• WHAT TO PRODUCE: Quote the records in full and leave their pictures out.

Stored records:
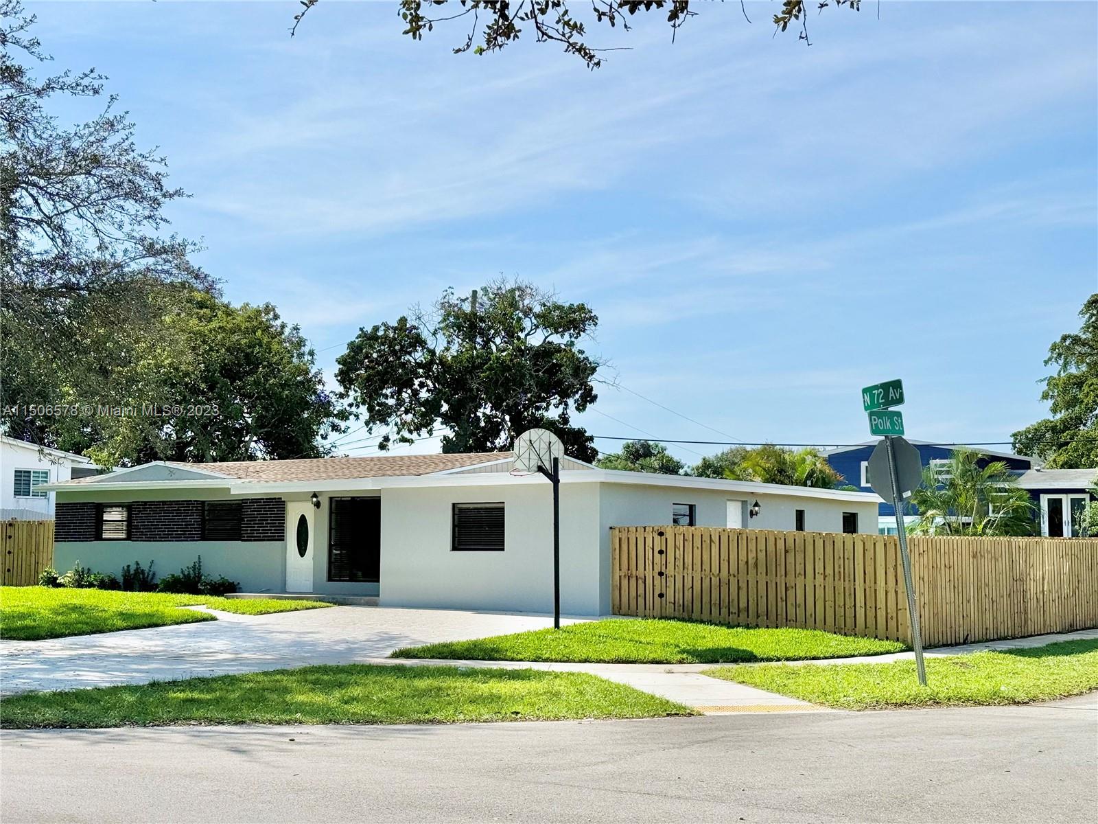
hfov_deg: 39.7
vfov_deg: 30.3
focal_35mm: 48
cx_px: 549
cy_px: 412
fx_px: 1523
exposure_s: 1/9009
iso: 64
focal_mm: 6.86
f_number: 1.78
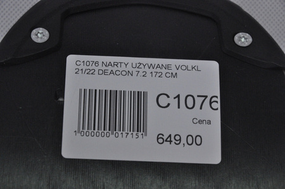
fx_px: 1246
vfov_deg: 8.7
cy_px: 94
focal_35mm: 158
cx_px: 142
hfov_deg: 13.1
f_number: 9.5
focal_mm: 105
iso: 3200
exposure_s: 1/125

• TASK RESULT:
hfov_deg: 39.7
vfov_deg: 30.3
focal_35mm: 48
cx_px: 549
cy_px: 412
fx_px: 1523
exposure_s: 1/9009
iso: 64
focal_mm: 6.86
f_number: 1.78
fx_px: 1246
vfov_deg: 8.7
cy_px: 94
focal_35mm: 158
cx_px: 142
hfov_deg: 13.1
f_number: 9.5
focal_mm: 105
iso: 3200
exposure_s: 1/125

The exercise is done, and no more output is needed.